[WORK REQUEST] Go line by line through the records below. Copy whichever lines contain the string "neatline".

[RECORDS PROVIDED]

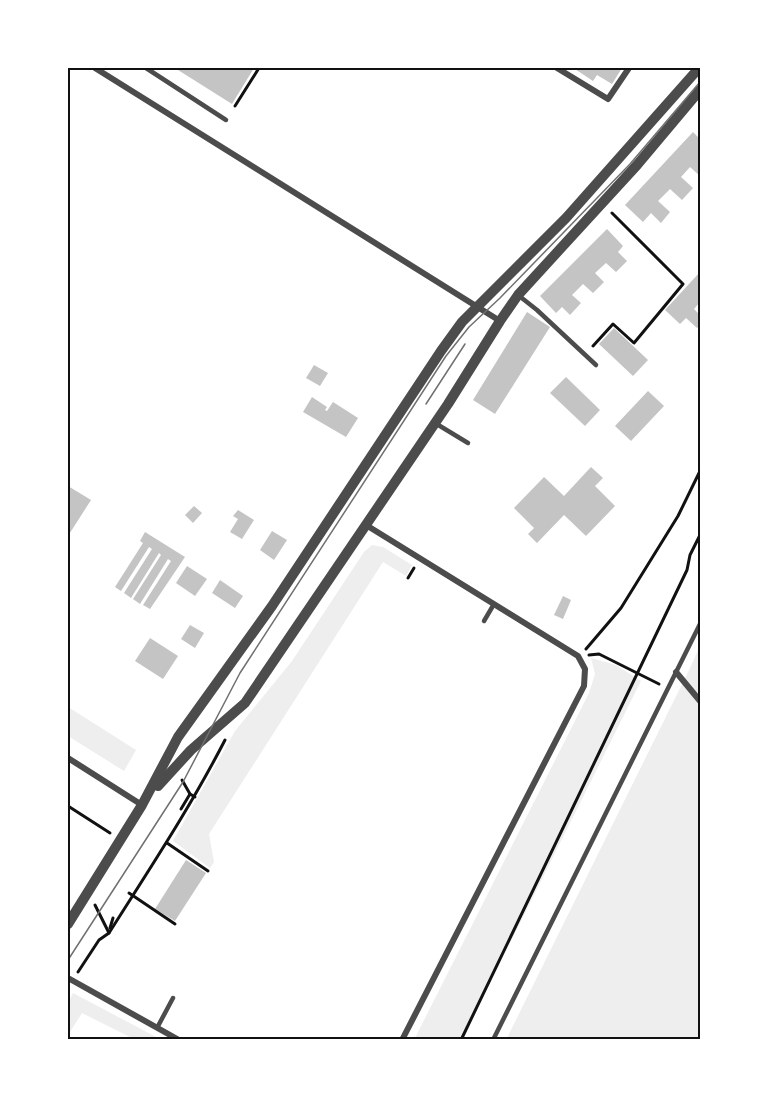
<svg xmlns="http://www.w3.org/2000/svg" width="768" height="1107" viewBox="0 0 768 1107" font-family="Figtree,sans-serif">
	<style>
		.green { fill: #eee }
		.building { fill: #c4c4c4 }
		.lines { fill: none; stroke-linecap: round; stroke-linejoin: round }
		.path { stroke: #111; stroke-width: 3 }
		.service { stroke: #4c4c4c; stroke-width: 4.5 }
		.minor { stroke: #4c4c4c; stroke-width: 6 }
		.tertiary { stroke: #4c4c4c; stroke-width: 10 }
		.tram { stroke: #707070; stroke-width: 1.5 }
		.neatline { fill: none; stroke: #111; stroke-width: 2 }
	</style>
	<rect width="100%" height="100%" fill="#fff"/>
	<!-- green -->
	<g class="green">
		<polygon points="372,545 383,547 412,565 406,576 383,562 209,834 214,862 210,868 173,841 235,731 292,661 364,552"/>
		<polygon points="700,646 700,1039 506,1040 690,668"/>
		<polygon points="591,658 616,665 641,681 462,1039 414,1040 589,693 595,674"/>
		<polygon points="68,707 136,750 124,771 68,736"/>
		<polygon points="73,993 160,1039 134,1039 82,1013 68,1035 68,1003"/>
	</g>
	<!-- building -->
	<g class="building">
		<polygon points="180,68 254,68 232,104 178,70"/>
		<polygon points="576,68 622,68 612,84 597,75 593,81 575,69"/>
		<polygon points="693,132 700,139 700,176 690,167 681,177 693,188 682,200 670,189 658,201 670,212 661,223 651,213 643,222 625,205"/>
		<polygon points="607,229 623,246 618,252 627,261 616,272 606,263 595,273 604,282 593,293 583,284 572,295 581,303 570,315 562,307 556,313 540,296"/>
		<polygon points="700,272 700,302 694,309 700,315 700,325 697,328 686,318 680,324 665,310"/>
		<polygon points="527,312 550,327 495,414 473,400"/>
		<polygon points="614,328 648,360 633,376 599,344"/>
		<polygon points="314,365 328,373 320,386 306,378"/>
		<polygon points="566,377 600,410 585,426 550,393"/>
		<polygon points="648,391 664,406 631,441 615,426"/>
		<polygon points="312,397 327,407 325,410 327,411 333,402 358,418 346,437 303,412"/>
		<polygon points="591,467 603,478 595,486 615,506 586,536 564,515 537,543 528,534 534,528 514,508 544,477 564,496"/>
		<polygon points="68,486 91,500 68,536"/>
		<polygon points="194,506 202,513 193,523 185,515"/>
		<polygon points="238,510 254,520 242,539 230,532 238,519 233,516"/>
		<polygon points="272,531 287,540 274,560 260,550"/>
		<polygon points="145,532 185,557 150,609 143,605 171,561 168,559 140,604 133,599 161,555 159,553 131,598 124,593 152,549 149,547 121,591 115,587 143,543 140,541"/>
		<polygon points="187,566 207,579 195,596 176,583"/>
		<polygon points="220,580 243,596 235,608 212,593"/>
		<polygon points="563,596 571,600 563,619 554,615"/>
		<polygon points="190,625 204,633 195,648 181,639"/>
		<polygon points="150,638 178,656 163,679 135,661"/>
		<polygon points="186,860 206,873 175,921 155,909"/>
	</g>
	<g class="lines">
		<!-- path -->
		<g class="path">
			<polyline points="235,106 259,68"/>
			<polyline points="593,346 613,324 634,343 683,284 612,213"/>
			<polyline points="408,578 414,568"/>
			<polyline points="586,649 621,608 678,516 700,471"/>
			<polyline points="589,655 599,654 659,684"/>
			<polyline points="182,780 190,794 195,797"/>
			<polyline points="68,806 110,833"/>
			<polyline points="181,809 190,794"/>
			<polyline points="167,843 208,871"/>
			<polyline points="129,893 175,924"/>
			<polyline points="95,905 109,933"/>
			<polyline points="110,928 113,918"/>
			<path d="M 78,972 L 99,940 L 109,933 C 150,868 190,808 225,740"/>
			<polyline points="461,1040 687,570 690,555 700,535"/>
		</g>
		<!-- service -->
		<g class="service">
			<polyline points="146,68 226,120"/>
			<polyline points="518,295 537,310 596,365"/>
			<polyline points="435,423 468,443"/>
			<polyline points="484,621 494,604"/>
			<polyline points="157,1028 173,998"/>
			<polyline points="493,1040 700,624"/>
		</g>
		<!-- minor -->
		<g class="minor">
			<polyline points="95,68 500,321"/>
			<polyline points="557,68 608,99 629,68"/>
			<polyline points="366,525 578,656 585,669 584,686 402,1040"/>
			<polyline points="676,672 700,701"/>
			<polyline points="68,758 142,805"/>
			<polyline points="68,978 179,1040"/>
		</g>
		<!-- tertiary -->
		<g class="tertiary">
			<polyline points="158,786 191,750 245,703 448,404 500,321 518,295 637,165 700,90"/>
			<polyline points="68,924 142,805 178,737 272,606 441,351 462,322 566,218 699,68"/>
		</g>
		<!-- tram -->
		<g class="tram">
			<polyline points="426,404 465,344"/>
			<polyline points="68,960 183,782 240,673 446,356 469,327 500,298 630,164 700,82"/>
		</g>
	</g>
	<!-- border -->
	<rect width="768" height="1107" fill="none" stroke="#ffffff" stroke-width="138"/>
	<rect x="69" y="69" width="630" height="969" class="neatline"/>
</svg>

[WRITTEN RESPONSE]
		.neatline { fill: none; stroke: #111; stroke-width: 2 }
	<rect x="69" y="69" width="630" height="969" class="neatline"/>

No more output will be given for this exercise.